Civil strife, inefficiencies in governance, and dire economic conditions plagued the nation, leading to widespread unrest and mounting public dissatisfaction with Mujib's leadership.
As opposition grew increasingly vocal, Mujib curtailed democratic freedoms citing the necessity of maintaining law and order.
In response to civil unrest and devastating floods in 1974, he declared a state of emergency, which allowed him to suspend fundamental rights - a significant move that shifted the democratic landscape.
Under his leadership, the political system evolved from a parliamentary democracy to a presidential system, culminating in Mujib's formal assumption of presidential powers in January 1975.
The formation of BAKSAL, a single-party state, effectively banned opposition parties, marking the transformation of democracy into a more authoritarian regime.
Mujib, along with most of his immediate family members, were assassinated in a violent coup orchestrated by army majors, which symbolized a significant turning point in Bangladesh’s political history and highlighted the rising power of the military coupled with widespread disenchantment towards Mujib’s governance.
Following Mujib’s death, the political landscape experienced upheaval, leading to a transitional leadership under Mushtaque Ahmad, who was perceived by many as a puppet of the military.
Ziaur Rahman, initially a prominent military leader, gradually maneuvered his way into political power, advocating for a more stable and militarized governance model amidst a chaotic political environment.
Although Zia ruled under martial law initially, he eventually transitioned to reinstating some democratic facets, albeit heavily modified, allowing for elections that reflected a heavily controlled political arena.
Under his leadership, major political restructuring occurred in both the military and civil service, leading to the repudiation of many of Mujib's socialist policies and shaping the future electoral dynamics in Bangladesh.
Zia founded the Bangladesh Nationalist Party in 1978, marking a significant ideological shift in the nation's political landscape, fostering nationalism and engaging in state-led economic policies to rebuild the war-torn economy.
Zia’s leadership was marked by several crucial elections, including referendums featuring unusually high approval ratings, although there were rampant accusations of electoral manipulation and violence.
Legislative and presidential elections during Zia's rule were marred by political violence and fragmentation, reflecting a highly polarized political environment as he consolidated power through strategic alliances and restructured party systems.
Zia’s unexpected assassination brought about a sudden power vacuum and triggered further instability within both the military and political factions.
The subsequent political arena saw intense power struggles among remaining leaders, with Abdus Sattar assuming the presidency temporarily amidst the turmoil.
The emergence of multiple candidates from various factions indicated significant rifts in party alignment and loyalty, revealing the complexities of Bangladeshi politics post-independence.
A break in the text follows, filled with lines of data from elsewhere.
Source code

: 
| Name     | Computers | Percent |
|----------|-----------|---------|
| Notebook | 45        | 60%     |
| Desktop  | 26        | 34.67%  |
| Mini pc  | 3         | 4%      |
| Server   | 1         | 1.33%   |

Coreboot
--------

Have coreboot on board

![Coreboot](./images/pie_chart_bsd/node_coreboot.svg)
Sattar's presidency faced significant challenges not just from opposition parties but also factions within the military, Ultimately setting the stage for General Hussain Muhammad Ershad to rise as a dominant figure following a coup on March 24, 1982.
General Ershad's governance characterized a notable shift toward authoritarianism, with an increased military grip over civilian administration and the suppression of political dissent, underlining the complexities of governance in Bangladesh.
His regime implemented political realignments that would significantly reshuffle the political landscape, altering relationships between political entities and the military, deepening the cycle of political instability.